▶ [Text provided]:
|---|

The Reserve Bank of India's latest figures suggest that more than 99 per cent of the demonetised currency came back to the system, prompting criticism that the exercise has been a failure.
In response, Finance Minister Arun Jaitley posted a blog to argue that the notes ban had succeeded in increasing India's tax compliance.
He cited, among other data, figures showing a rise in tax collections, and of taxpayers.
NDTV's Reality Check pointed out how the claims made by the Finance Minister do not necessarily show a tax surge because of notes ban and that the increase in tax collections and taxpayers continued to grow after the notes ban at roughly the same pace as they did before the ban.
NITI Aayog Vice Chairman Rajiv Kumar said that the focus should have been on tax buoyancy, which he says, has witnessed an unusual increase in the past year.
When it was pointed out that a fact-check of those parameters put out by the Finance Minister was done, he said "I expected you would go beyond what the Finance Minister said, because he is obviously just writing a blog."
The data Mr Jaitley put out was not just limited to his blog; he also sent out a series of tweets from his official handle with the same data.

|---|

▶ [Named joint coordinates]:
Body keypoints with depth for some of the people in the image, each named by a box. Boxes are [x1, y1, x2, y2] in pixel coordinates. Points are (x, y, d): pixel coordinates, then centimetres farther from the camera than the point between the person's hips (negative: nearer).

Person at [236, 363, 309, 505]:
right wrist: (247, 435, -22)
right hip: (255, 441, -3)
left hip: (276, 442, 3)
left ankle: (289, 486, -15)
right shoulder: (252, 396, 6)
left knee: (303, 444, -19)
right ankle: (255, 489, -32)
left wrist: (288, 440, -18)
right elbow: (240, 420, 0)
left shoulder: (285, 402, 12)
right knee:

|---|

▶ [Work request]: Could you continue the text on the notes ban and India's tax figures from where it stops?

▶ [Exercise answer]:
Cash once deposited removes anonymity of its owner. Accordingly,post demonetisation about 1.8 million depositors have been identified for enquiry.Many of them are being fastened with Tax and Penalties.Mere deposit in a bank does not lead to a presumption that it is Tax paid Money— Arun Jaitley (@arunjaitley) August 30, 2018
The phenomenal increase in the number of IT returns filed (in March 2014, it was 3.8 Cr. In 2017-18, this figure has grown to 6.86 Cr) is reflective of impact of demonetisation along with evidence of growing economy.— Arun Jaitley (@arunjaitley) August 30, 2018
The number of New Returns filed post demonetisation increased in the past two years by 85.51 Lakhs and 1.07 crore. The Income Tax collections have increased from the 2013-14 figure of 6.38 Lakh crore to the 2017-18 figure of 10.02 Lakh crore. Data reveals itself to anyone prudent— Arun Jaitley (@arunjaitley) August 30, 2018
Mr Kumar defended demonetisation, insisting that the scheme was not a failure, and that he supported it on "moral grounds."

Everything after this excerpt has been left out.